Notifications impact
--------------------

Will add notification for promoting and re-enabling replication for
volumes.

Other end user impact
---------------------

* End-user to use volume types to enable replication.

* Cloud admin to use the *replication-promote*, *replication-reenable* and
  *create --source-replica* commands in the python-cinderclient to execute
  failover, failback and test.

Performance Impact
------------------

* Extra db calls identifying if replication exists are added to retype,
  snapshot operations, etc will add a small latency to these functions.

Other deployer impact
---------------------

* Added options for volume types (see above)

* Add new driver capabilities, needs to be supported by the volume drivers,
  which may imply changes to the driver configuration options.

* This change will require explicit enablement (to be used by users)
  from the cloud administrator.

Developer impact
----------------

* Change to the driver API is noted above.

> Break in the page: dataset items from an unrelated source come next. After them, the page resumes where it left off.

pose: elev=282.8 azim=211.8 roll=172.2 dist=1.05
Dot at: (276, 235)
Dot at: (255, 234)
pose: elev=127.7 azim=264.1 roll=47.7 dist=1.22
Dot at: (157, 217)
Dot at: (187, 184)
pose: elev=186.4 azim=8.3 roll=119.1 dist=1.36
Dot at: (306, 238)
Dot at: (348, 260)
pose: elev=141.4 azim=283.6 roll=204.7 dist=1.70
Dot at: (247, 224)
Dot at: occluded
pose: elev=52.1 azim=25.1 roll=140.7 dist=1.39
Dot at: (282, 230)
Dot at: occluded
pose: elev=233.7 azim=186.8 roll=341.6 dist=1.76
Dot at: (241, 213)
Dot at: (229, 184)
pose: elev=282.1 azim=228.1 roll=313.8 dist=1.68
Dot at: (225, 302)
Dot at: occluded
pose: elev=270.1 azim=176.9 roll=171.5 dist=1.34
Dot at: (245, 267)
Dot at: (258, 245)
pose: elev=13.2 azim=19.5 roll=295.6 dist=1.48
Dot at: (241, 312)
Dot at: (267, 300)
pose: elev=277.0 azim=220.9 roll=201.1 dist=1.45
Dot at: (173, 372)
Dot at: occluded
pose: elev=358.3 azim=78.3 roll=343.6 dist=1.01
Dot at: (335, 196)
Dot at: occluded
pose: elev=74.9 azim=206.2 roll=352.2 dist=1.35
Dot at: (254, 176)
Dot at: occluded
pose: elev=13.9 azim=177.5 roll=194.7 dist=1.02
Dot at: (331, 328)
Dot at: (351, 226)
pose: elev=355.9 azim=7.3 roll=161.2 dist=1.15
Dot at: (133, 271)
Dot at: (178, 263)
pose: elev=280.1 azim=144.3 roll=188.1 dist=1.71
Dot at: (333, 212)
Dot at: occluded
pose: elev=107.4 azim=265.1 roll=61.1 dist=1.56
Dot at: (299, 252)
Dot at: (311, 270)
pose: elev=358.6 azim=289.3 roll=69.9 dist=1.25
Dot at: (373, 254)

Third party backends that wish
  to enable replication will need to add replication support to their driver.

* The API will expand to include consistency groups following the merge of
  consistency group support to Cinder.


Implementation
==============

Assignee(s)
-----------

Primary assignee:
  ronenkat

Other contributors:
  Jay Bryant - E-Mail: jsbryant@us.ibm.com   IRC: jungleboyj

Work Items
----------

* Cinder public (admin) APIs for replication
* DB schema updates for replication
* Cinder driver API additions for replication
* Cinder manager update for replication
* Testing


Dependencies
============

* Related blueprints: Consistency groups
  https://blueprints.launchpad.net/cinder/+spec/consistency-groups

* LVM to support replication using DRBD, in a separate contribution.

Testing
=======

* Testing in gate is not supported due to the following considerations:

  * LVM has no replication support, to be addressed using DRBD in a separate
    contribution.
  * requires setting up at least two nodes using DRBD

* Should be discussed/addressed as support for LVM is added.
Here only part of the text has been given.